Iterators + Generators

Tips for navigating the slides:
  • Press O or Escape for overview mode.
  • Visit this link for a nice printable version
  • Press the copy icon on the upper right of code blocks to copy the code

Iterators

Iterables

Lists, tuples, dictionaries, and strings are all iterable objects.


                    my_order = ["Yuca Shepherds Pie", "Pão de queijo", "Guaraná"]

                    ranked_chocolates = ("Dark", "Milk", "White")

                    prices = {"pineapple": 9.99, "pen": 2.99, "pineapple-pen": 19.99}

                    best_topping = "pineapple"
                    

🕵🏽‍♀️ Sets are also iterable, but we haven't discussed those at length.

Iterating

We can iterate over iterable objects:


                    my_order = ["Yuca Shepherds Pie", "Pão de queijo", "Guaraná"]
                    for item in my_order:
                        print(item)
                    lowered = [item.lower() for item in my_order]

                    ranked_chocolates = ("Dark", "Milk", "White")
                    for chocolate in ranked_chocolates:
                        print(chocolate)

                    prices = {"pineapple": 9.99, "pen": 2.99, "pineapple-pen": 19.99}
                    for product in prices:
                        print(product, " costs ", prices[product])
                    discounted = { item: prices[item] * 0.75 for item in prices }

                    best_topping = "pineapple"
                    for letter in best_topping:
                        print(letter)
                    

Iterators

An iterator is an object that provides sequential access to values, one by one.

iter(iterable) returns an iterator over the elements of an iterable.

next(iterator) returns the next element in an iterator.


                    toppings = ["pineapple", "pepper", "mushroom", "roasted red pepper"]

                    topperator = iter(toppings)
                    next(iter) # 'pineapple'
                    next(iter) # 'pepper'
                    next(iter) # 'mushroom'
                    next(iter) # 'roasted red pepper'
                    next(iter) # ❌ StopIteration exception
                    

Handling StopIteration

An unhandled exception will immediately stop a program.

Use try/except to handle an exception:


                    ranked_chocolates = ("Dark", "Milk", "White")
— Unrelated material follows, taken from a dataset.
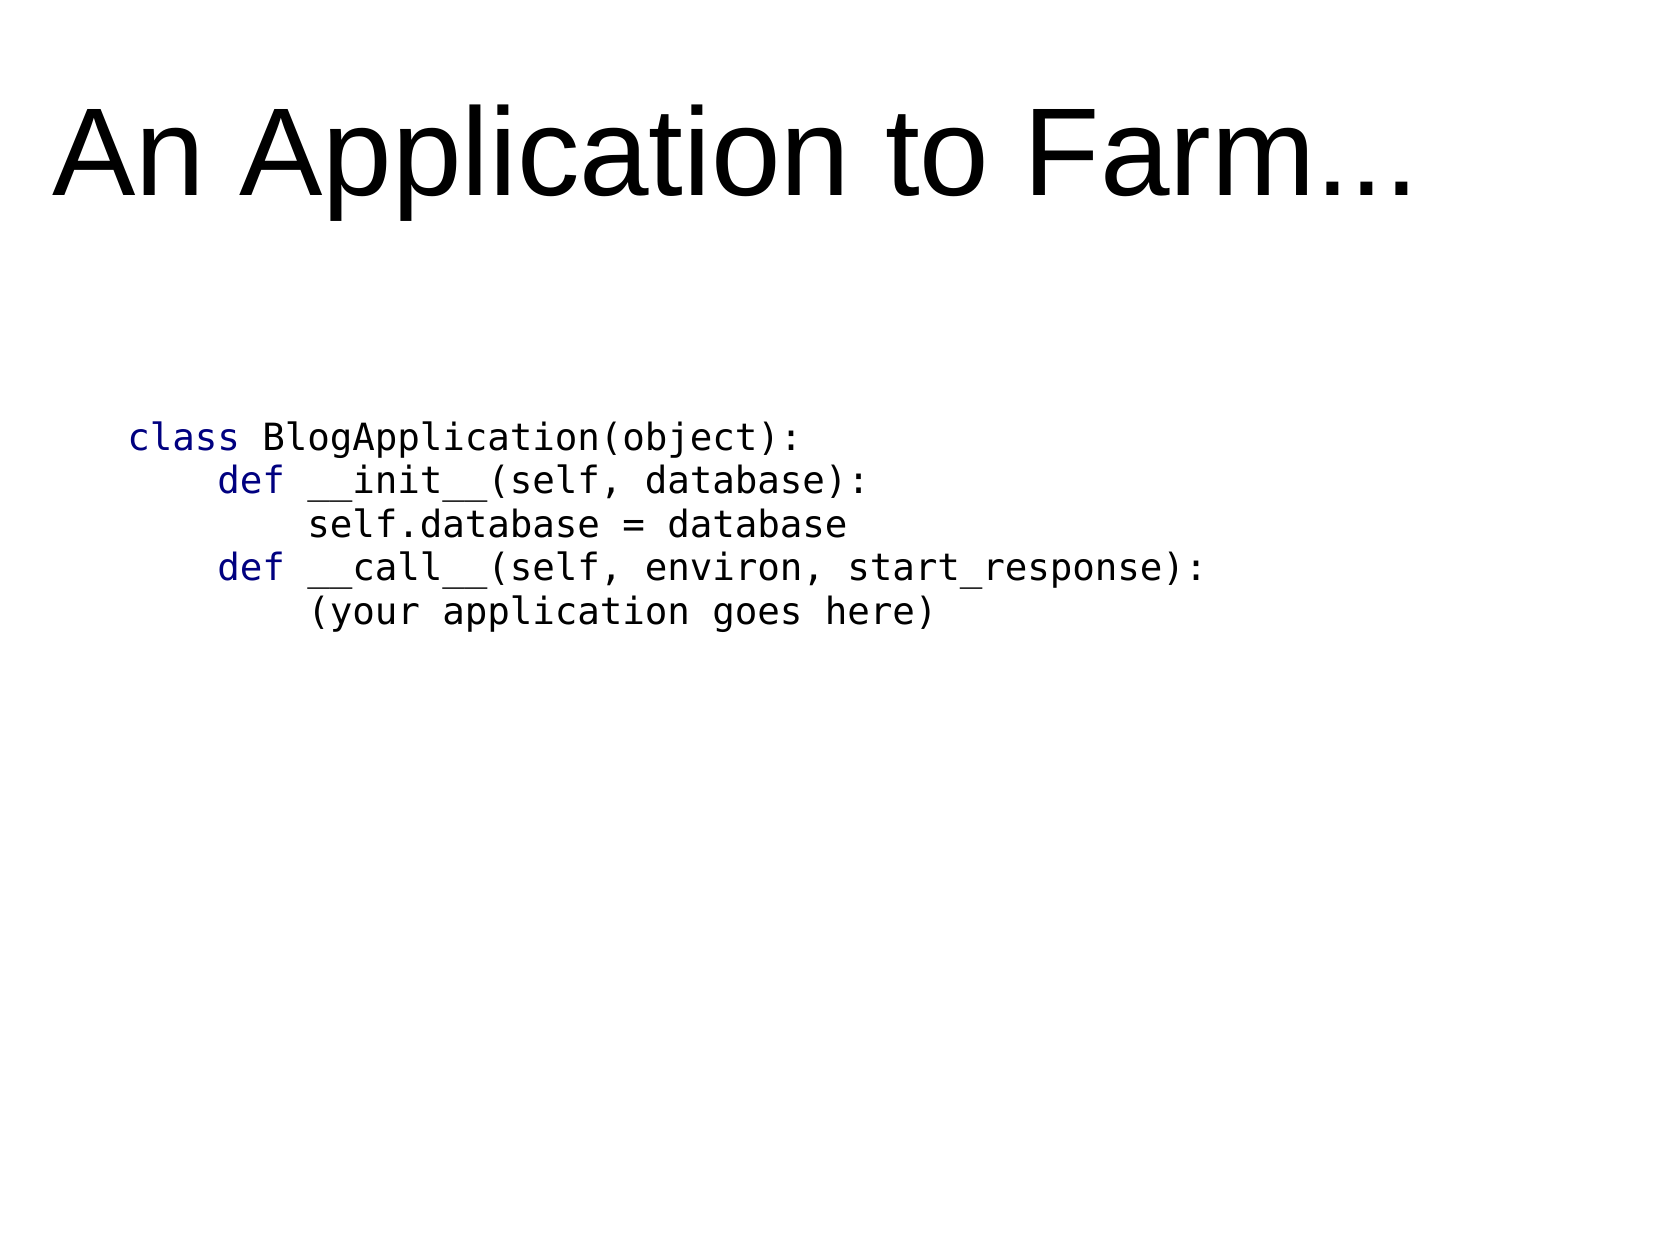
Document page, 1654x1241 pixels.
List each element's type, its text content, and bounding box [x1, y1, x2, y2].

text_box class BlogApplication(object): def __init__(self, database): self.database = database def __call__(self, environ, start_response): (your application goes here) [112, 408, 1529, 788]
text_box An Application to Farm... [37, 75, 1501, 230]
                    chocolaterator = iter(ranked_chocolates)
                    print(next(chocolaterator))
                    print(next(chocolaterator))
                    print(next(chocolaterator))

                    try:
                        print(next(chocolaterator))
                    except StopIteration:
                        print("No more left!")
                    

Iterating with Iterators

We can use a while loop to process iterators of arbitrary length:


                    ranked_chocolates = ("Dark", "Milk", "White")
                    chocolaterator = iter(ranked_chocolates)

                    try:
                        while True:
                            choco = next(chocolaterator)
                            print(choco)
                    except StopIteration:
                        print("No more left!")
                    

Iterators vs. For loops


                    ranked_chocolates = ("Dark", "Milk", "White")
                    chocorator = iter(ranked_chocolates)

                    try:
                        while True:
                            choco = next(chocorator)
                            print(choco)
                    except StopIteration:
                        print("No more left!")
                    

Why not just...


                    ranked_chocolates = ("Dark", "Milk", "White")
                    for chocolate in ranked_chocolates:
                        print(chocolate)
                    

Well, actually, a for loop is just syntactic sugar! 🍬

For loop execution


                    for <name> in <expression>:
                        <suite>
                    
  1. Python evaluates <expression> to make sure it's an iterable.
  2. Python gets an iterator for the iterable.
  3. Python gets the next value from the iterator and assigns to <name>.
  4. Python executes <suite>.
  5. Python repeats until it sees a StopIteration error.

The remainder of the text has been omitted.